● EXCERPTED TEXT:

*** Begin section ***

I am a feminist.

I’m just going to ramble. This blog post will not have a cohesive structure or argument. I’m just going to try to put things I’ve read into context with each other. I’m part of a really awesome queer women’s group, and we do really great things like have board game nights, camping trips, general get togethers and so on. We also have a book club, and the book we’re reading for August is Roxane Gay’s Bad Feminist. I’m going to write about some of the things I thought about when I read the introduction.

In the introduction, Gay talks about why she embraces the label of bad feminist. She says:

How do we reconcile the imperfections of feminism with all the good it can do? In truth, feminism is flawed because it is a movement powered by people and people are inherently flawed. For whatever reason, we hold feminism to an unreasonable standard where the movement must be everything we want and must always make the best choices. When feminism falls short of our expectations, we decide the problem is with feminism rather than with the flawed people who act in the name of the movement (x).

*** End section ***

● WRITTEN TASK 1: Print the stretch of the blog post from "How do we reconcile" through "the movement (x).".
● WRITTEN TASK 2: According to the blog post, which book is the book club reading for August?
The data that comes next has no connection to the blog post.

● PROVIDED DATA:
*** Begin section ***

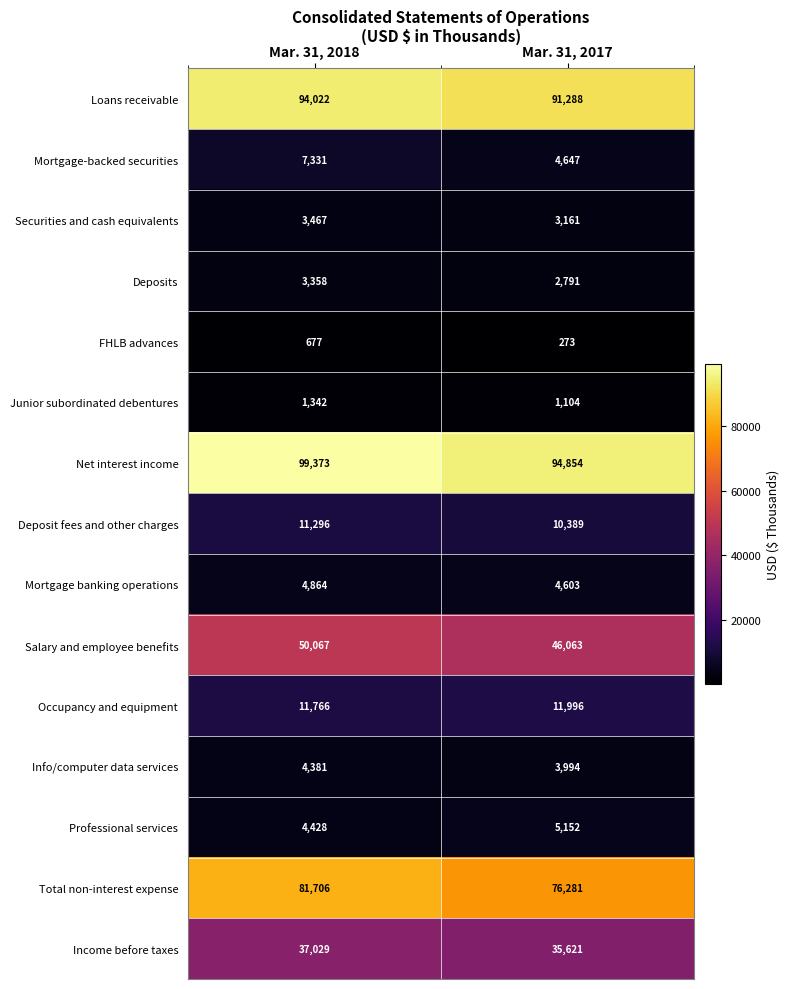

Between Mar. 31, 2018 and Mar. 31, 2017, which series saw the biggest shift?

Total non-interest expense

*** End section ***

● RESPONSE 1:
How do we reconcile the imperfections of feminism with all the good it can do? In truth, feminism is flawed because it is a movement powered by people and people are inherently flawed. For whatever reason, we hold feminism to an unreasonable standard where the movement must be everything we want and must always make the best choices. When feminism falls short of our expectations, we decide the problem is with feminism rather than with the flawed people who act in the name of the movement (x).

● RESPONSE 2: Roxane Gay's Bad Feminist